Oleh ; Khoirunnisa, S.E.I
 
Korupsi merupakan kata-kata yang tak asing di dengar oleh kebanyakkan orang. Aktivitas korupsi adalah penyelewengan atau penyalahgunaan uang negara (perusahaan, organisasi, yayasan, dan sebagainya) untuk keuntungan pribadi atau orang lain. Di Negeri Indonesia ini, kasus korupsi banyak sekali terjadi. Semua sudah menjamur dimana-mana dan sangat menggurita. 

Baru-baru ini terdengar kabar baik di kalangan pejabat, anggota dewan atau ASN, bahkan aktivitas ini dilakukan secara jama’ah. Contoh saja seperti kasus Bupati kapuas, dikutip dari tirto.id - pegiat antikorupsi dari PUKAT UGM Zaenur Rohman menilai aksi korupsi yang dilakukan Bupati Kapuas, Kalimantan Tengah, Ben Brahim S Bahat dan anggota DPR RI Fraksi Nasdem Ary Egahni Ben Bahat bukan lah modus baru. Zaenur menilai, modus yang dilakukan pasangan suami istri itu kerap dilakukan pejabat lain dengan menyalahgunakan wewenangnya. 

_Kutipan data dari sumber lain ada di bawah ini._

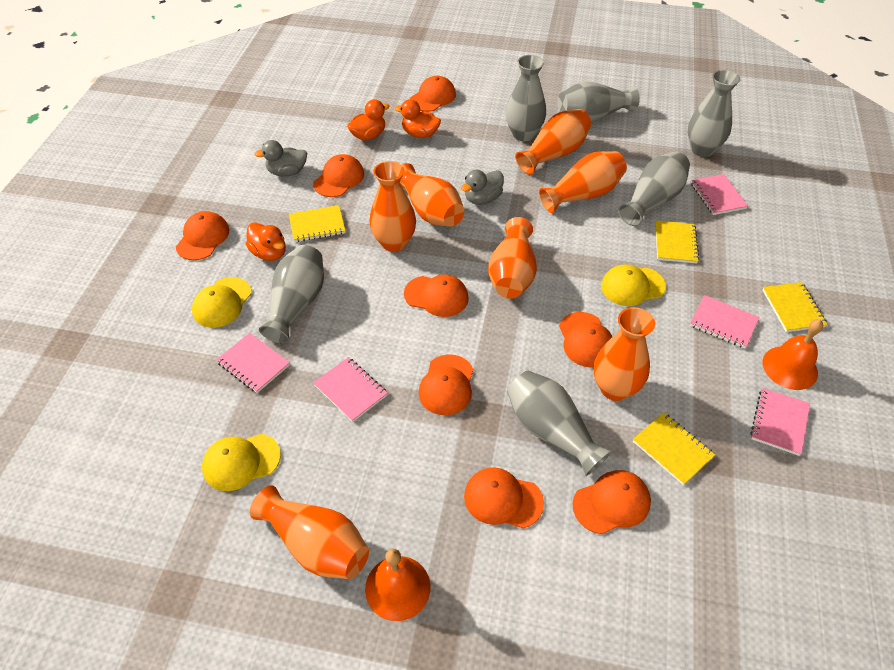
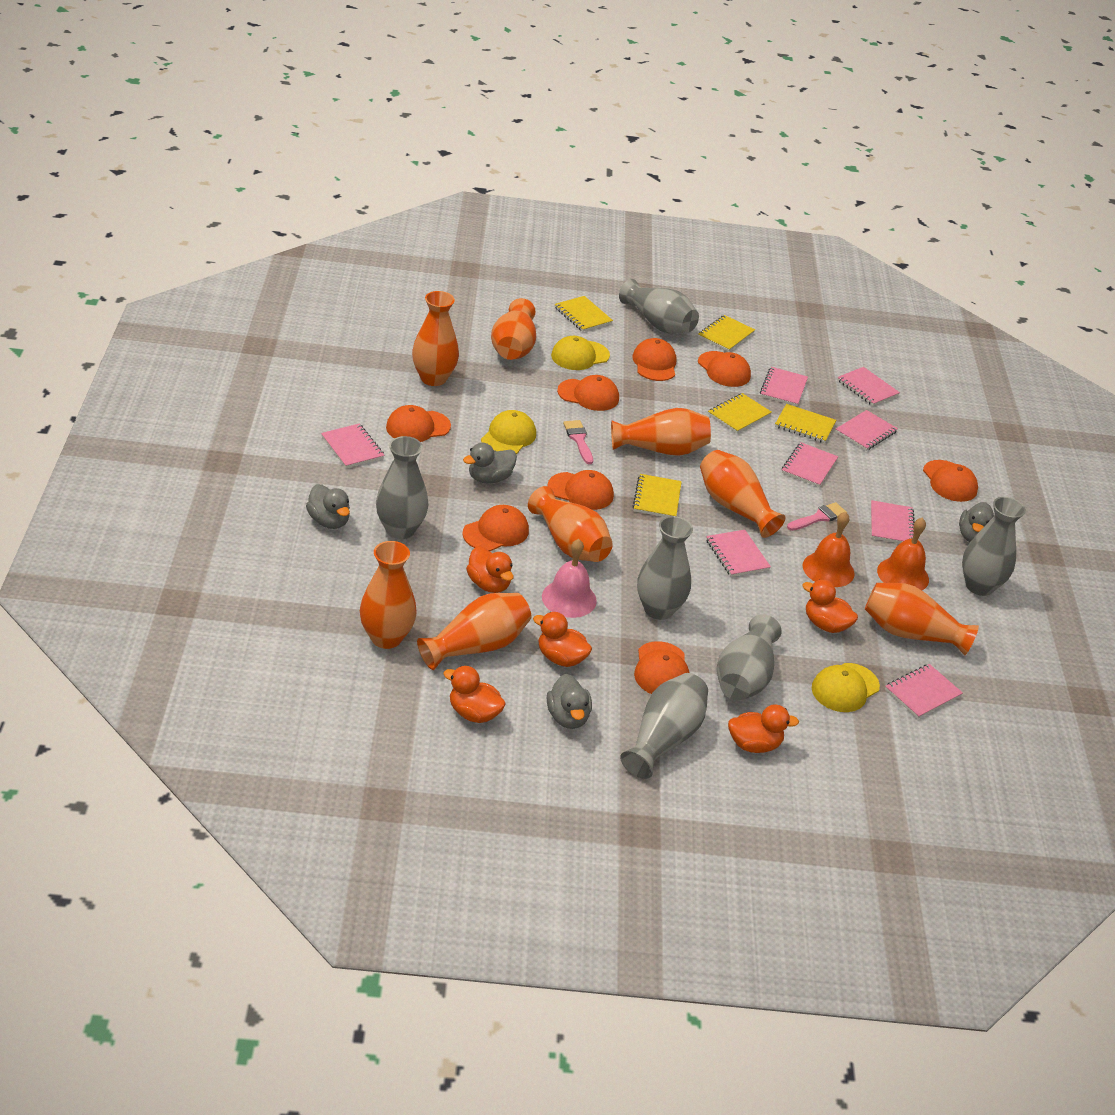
grey duck: [255,140,307,177] [461,170,504,205] = 2 -> [306,484,350,529] [463,443,517,483] [547,674,592,729] [959,502,994,542] = 4
orange duck: [246,222,286,261] [347,99,390,141] [394,99,441,138] = 3 -> [443,666,506,723] [466,546,514,593] [533,612,592,667] [728,704,799,753] [802,580,858,633] = 5
orange vase: [250,485,369,579] [369,161,416,252] [400,163,464,227] [488,217,537,299] [515,109,591,175] [539,151,627,213] [594,307,655,401] = 7 -> [360,541,417,649] [412,291,459,386] [417,593,531,670] [491,298,536,360] [528,486,613,562] [611,408,711,456] [700,450,786,538] [865,583,979,655] = 8
pink bell: none = 0 -> [542,539,597,618] = 1
pink brush: none = 0 -> [563,420,593,464] [787,502,847,531] = 2
pink notebook: [216,333,290,393] [313,357,388,422] [690,295,760,348] [691,174,748,215] [750,388,810,456] = 5 -> [321,424,384,468] [706,530,771,577] [760,367,808,406] [782,442,838,487] [835,410,898,451] [837,367,900,406] [871,500,915,543] [885,664,963,719] = 8
yellow notebook: [289,205,346,242] [633,413,715,485] [655,220,700,263] [763,282,828,332] = 4 -> [555,296,613,332] [633,474,682,517] [698,315,755,352] [708,393,772,433] [775,404,836,443] = 5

Selain itu, Komisi Pemberantasan Korupsi (KPK) mencekal 10 tersangka dalam penyidikkan kasus dugaan korupsi tunjangan kinerja (tukin) pegawai di Kementrian Energi dan Sumber Daya Mineral (ESDM) pada tahun anggaran 2020 – 2022 ke luar negeri. 

Tentunya masih banyak lagi kasus-kasus seperti ini di jaman sekarang. Sebagaimana yang disampaikan oleh Indonesia Corruption Watch (ICW) mencatat bahwa ada 533 penindakan kasus korupsi yang dilakukan aparat penegak hukum (APH) sepanjang 2021. Dari seluruh kasus tersebut, total potensi kerugian negara yang ditimbulkan mencapai Rp29,4 triliun. 

Dikutip dari dataindonesia.id – terdapar 1.261 kasus korupsi yang terjadi sepanjang 2004 hingga 3 januari 2022. Berdasarkan data wilayah, korupsi yang paling banyak terjadi di pemerintahan pusat, sebanyak 409 kasus.  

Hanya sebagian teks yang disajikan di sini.